32.MILTON SANTOS É CONVOCADO POR MARTA SUPLICY

 

Ele está com 74, obviamente aposentado, mas não para de trabalhar. Dá aulas na pós-graduação da USP, orienta estudantes, lidera um grupo de pesquisas que reúne vinte estudiosos e nos próximos dias lança o livro "O Brasil: território e sociedade no inicio do século 21", elaborado em parceria com Maria Laura Silveira e outros de seus alunos.

Como se ano bastasse, aceitou integrar a comissão que vai estudar os efeitos do processo de globalização e seu impacto na cidade de SP, certamente a convite da nova prefeita, Marta Suplicy.

A comissão deve trabalhar com total independência e sem qualquer compromisso com as idéias da administração municipal ou de seu partido.

Como o próprio Milton Santos dá claramente a entender, o papel da comissão "é pensar e exprimir com força esse pensamento".

O trabalho da comissão, segundo ele, terá dois aspectos principais: "A própria organização da cidade, como ela é, como é a situação, qual a sua relação com o processo de globalização, e a outra é a relação da cidade com a federação."

Ele explica ainda que trata-se de "um grupo de pessoas vindas de diferentes horizontes intelectuais", mas que "ainda não há nada a falar", pois "é um plano" a ser desenvolvido.

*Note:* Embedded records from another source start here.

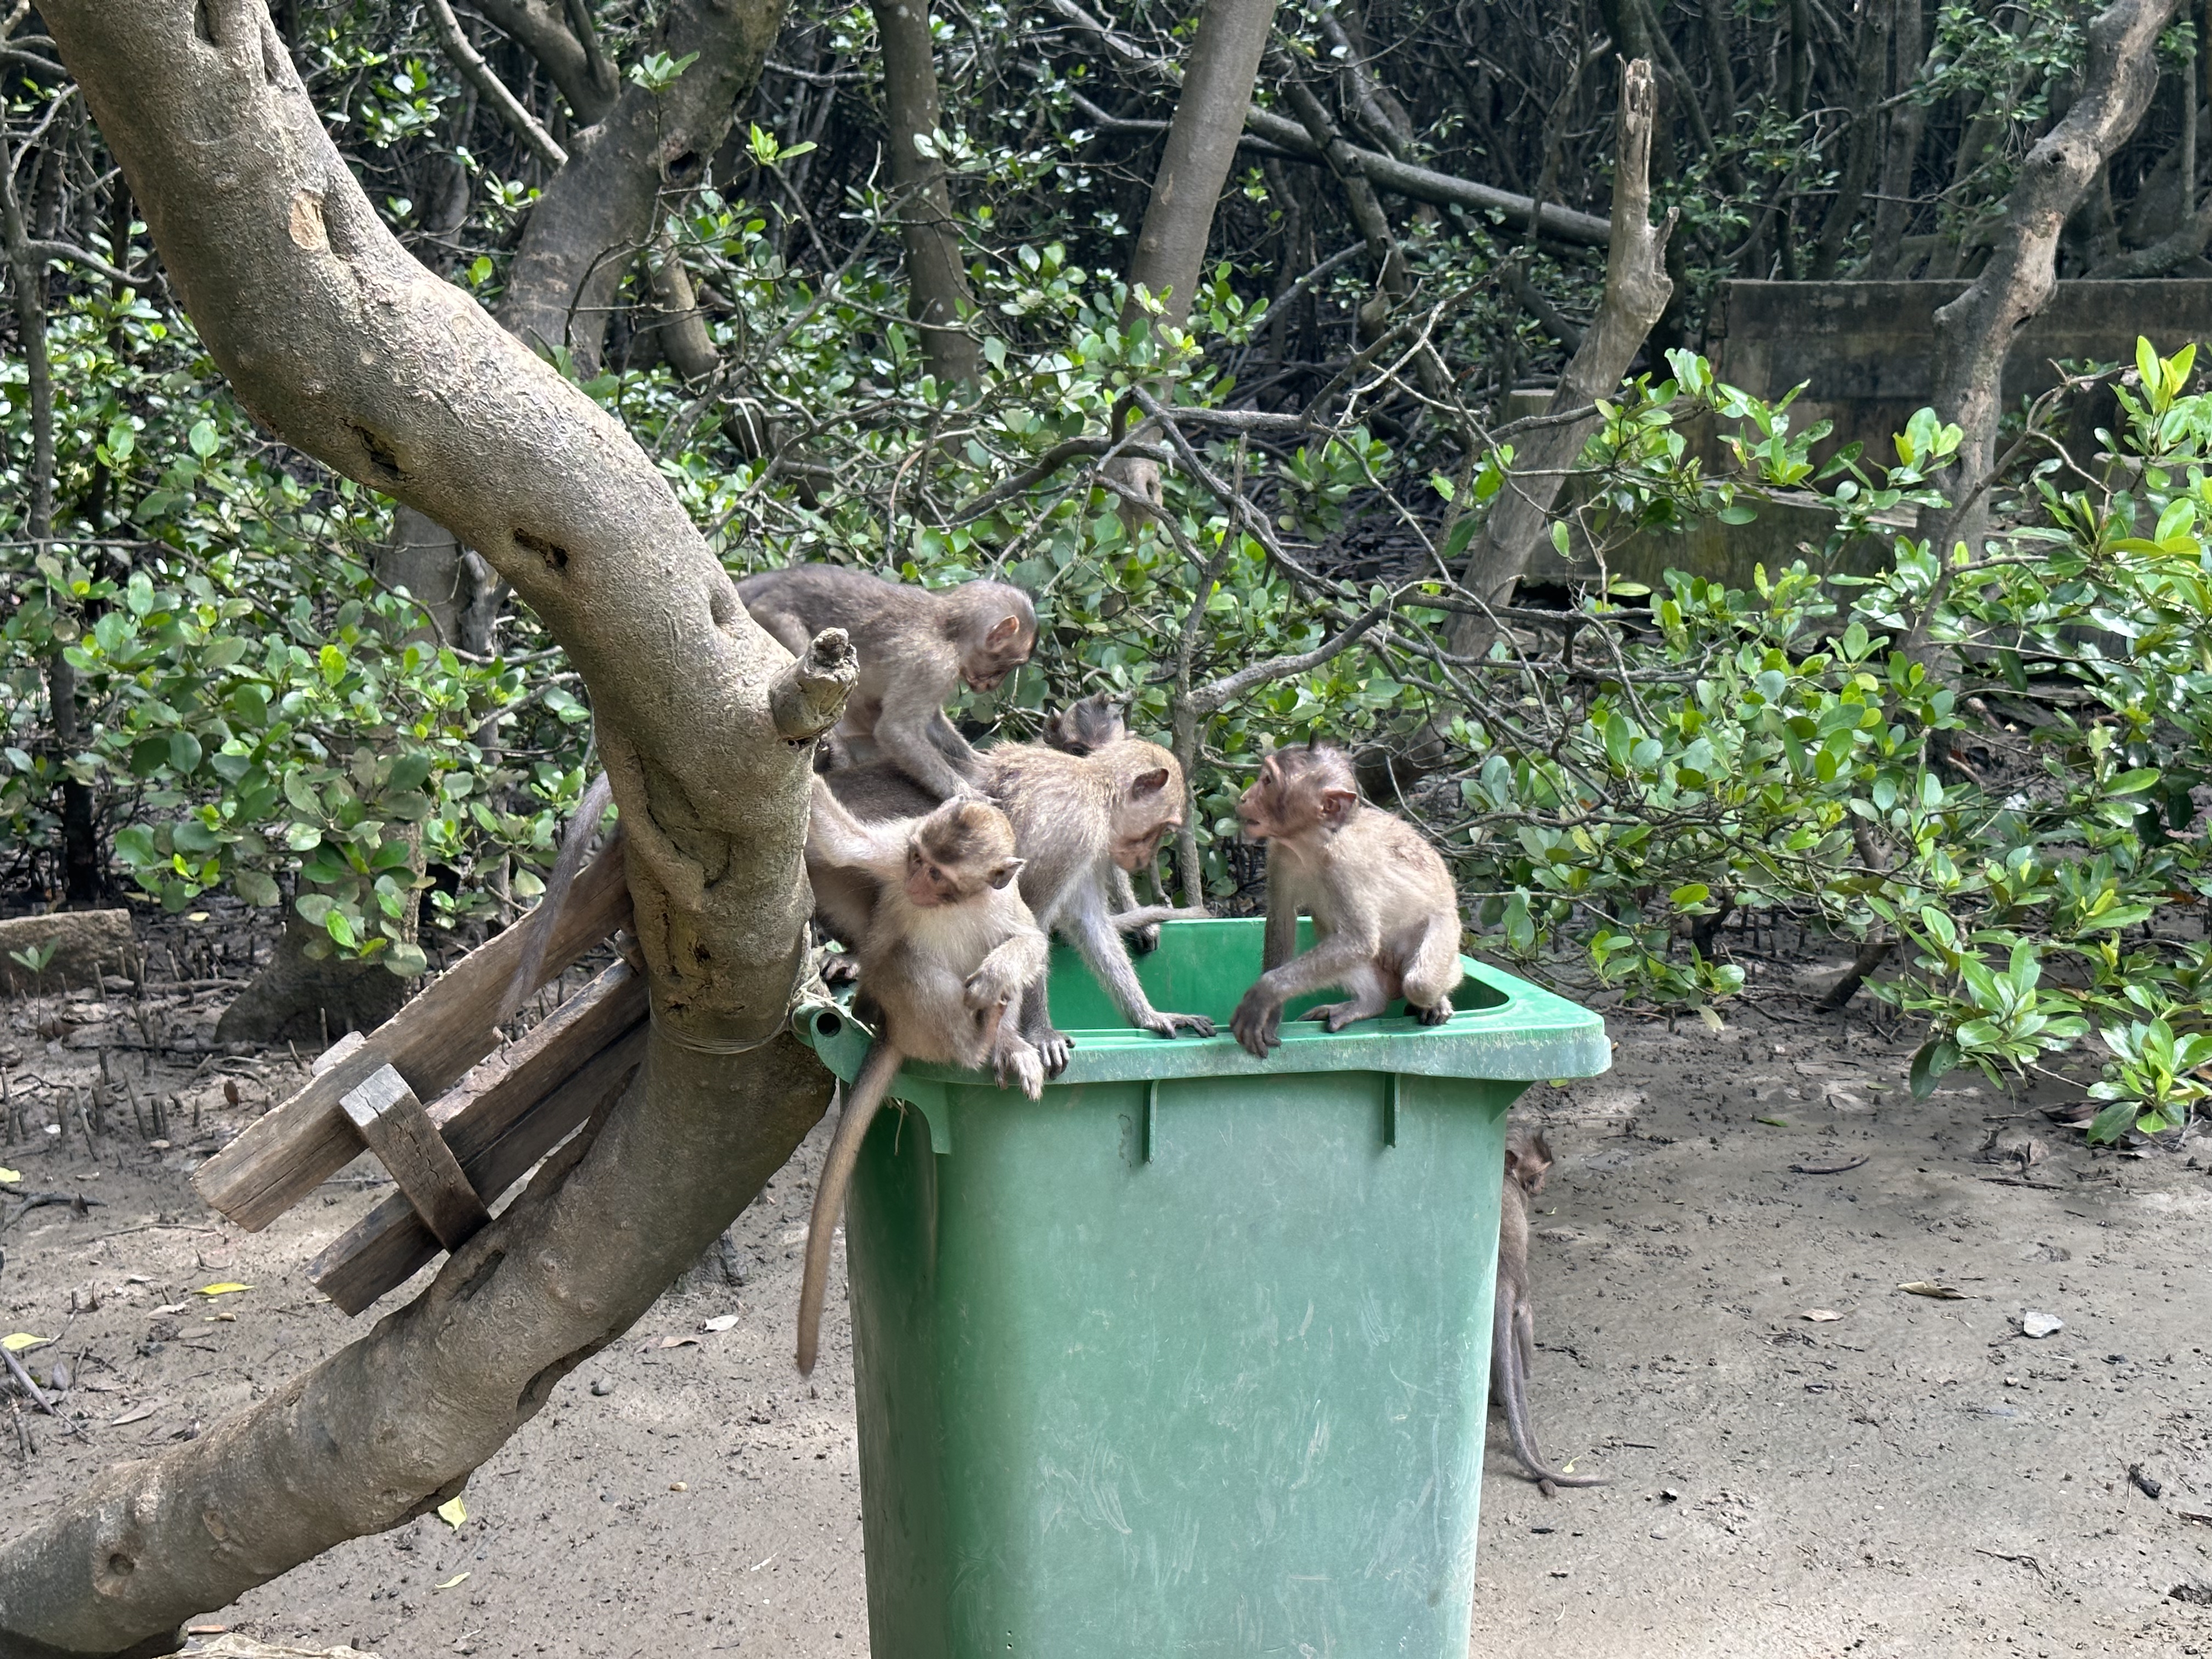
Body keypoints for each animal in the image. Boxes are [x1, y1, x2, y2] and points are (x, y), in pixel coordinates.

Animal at [737, 566, 1036, 800]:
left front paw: (980, 760)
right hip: (772, 619)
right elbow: (897, 731)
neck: (949, 632)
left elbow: (929, 724)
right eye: (1008, 666)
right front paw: (969, 795)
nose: (993, 685)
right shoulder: (933, 666)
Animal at [795, 782, 1049, 1376]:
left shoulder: (1000, 901)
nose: (913, 883)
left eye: (938, 874)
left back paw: (1003, 1041)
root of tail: (897, 1032)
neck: (954, 904)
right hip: (911, 1015)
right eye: (916, 859)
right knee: (902, 960)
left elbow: (1027, 941)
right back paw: (973, 1039)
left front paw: (1001, 973)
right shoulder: (890, 853)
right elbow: (842, 846)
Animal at [1228, 742, 1463, 1059]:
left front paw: (1266, 992)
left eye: (1267, 781)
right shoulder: (1279, 854)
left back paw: (1438, 999)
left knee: (1421, 984)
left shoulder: (1347, 865)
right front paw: (1271, 1015)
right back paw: (1370, 1004)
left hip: (1446, 926)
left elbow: (1359, 940)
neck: (1315, 842)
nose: (1244, 798)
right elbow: (1281, 921)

A propósito deste trabalho, o renomado geógrafo concedeu longa entrevista à jornalista Célia Chaim, da "Folha de SP", publicada nesta segunda-feira.

Selecionamos alguns trechos desta entrevista:

"Não há um mercado global e é por isso que também não há uma regulamentação global."

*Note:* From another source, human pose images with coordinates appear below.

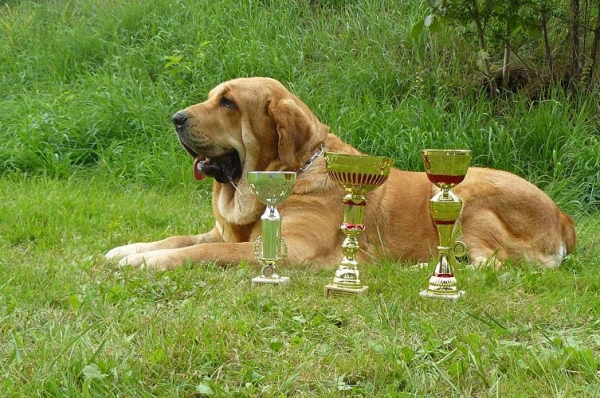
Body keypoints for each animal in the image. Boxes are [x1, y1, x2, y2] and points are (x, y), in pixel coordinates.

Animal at [104, 77, 576, 270]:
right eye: (212, 98)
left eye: (228, 103)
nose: (176, 118)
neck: (293, 172)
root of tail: (564, 217)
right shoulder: (224, 231)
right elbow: (181, 238)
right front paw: (129, 249)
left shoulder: (288, 248)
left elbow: (204, 252)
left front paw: (147, 261)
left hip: (470, 194)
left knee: (494, 263)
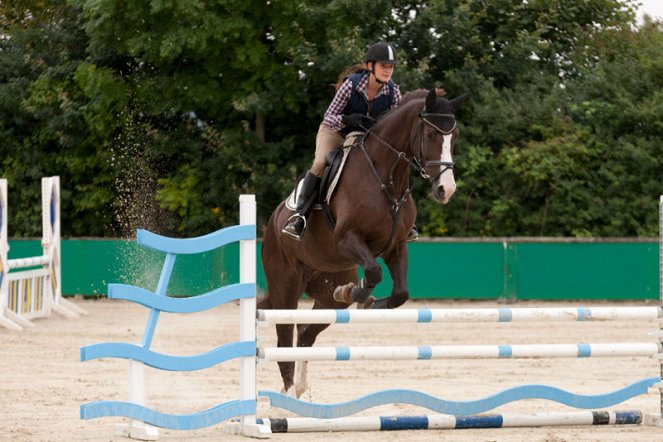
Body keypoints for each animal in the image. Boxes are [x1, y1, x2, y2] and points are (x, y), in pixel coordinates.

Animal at [258, 88, 466, 396]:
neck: (386, 177)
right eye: (430, 134)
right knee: (284, 337)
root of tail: (272, 223)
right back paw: (287, 394)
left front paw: (364, 300)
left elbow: (400, 293)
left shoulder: (396, 246)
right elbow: (374, 272)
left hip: (326, 284)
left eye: (455, 136)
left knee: (306, 331)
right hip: (286, 283)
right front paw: (356, 294)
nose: (446, 190)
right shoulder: (347, 239)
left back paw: (301, 390)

"A política deixou de ser feita por institutos, instituições, governos, e passou a ser feita por grandes empresas."

"São as grandes empresas que governam o território e os governos perdem a autonomia de decisão."

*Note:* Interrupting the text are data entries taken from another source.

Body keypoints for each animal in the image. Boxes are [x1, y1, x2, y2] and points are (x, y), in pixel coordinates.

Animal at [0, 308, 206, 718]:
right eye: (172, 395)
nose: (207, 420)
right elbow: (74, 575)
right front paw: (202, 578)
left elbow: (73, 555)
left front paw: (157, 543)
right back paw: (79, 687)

"O que parece existir no Brasil é uma educação em duas ou três velocidades diferentes: segundo o lugar que estou na sociedade, posso receber uma educação qualitativamente boa ou qualitativamente ruim, e aí as minhas oportunidades no mundo do conhecimento são condicionadas por essa formação."

"O Brasil nunca teve um cidadão brasileiro mesmo. Algumas pessoas recebem tratamento privilegiado e as outras são coisas."

"Essa formidável burocracia das Universidades, essa idéia de que a Universidade é uma instituição como qualquer outra, o que inclui até mesmo a sua associação com o mercado, tudo isso constitui uma atitude de dificuldade muito forte para a produção desse pensamento. Paralelamente, constitui um estímulo muito forte para quem decide resistir."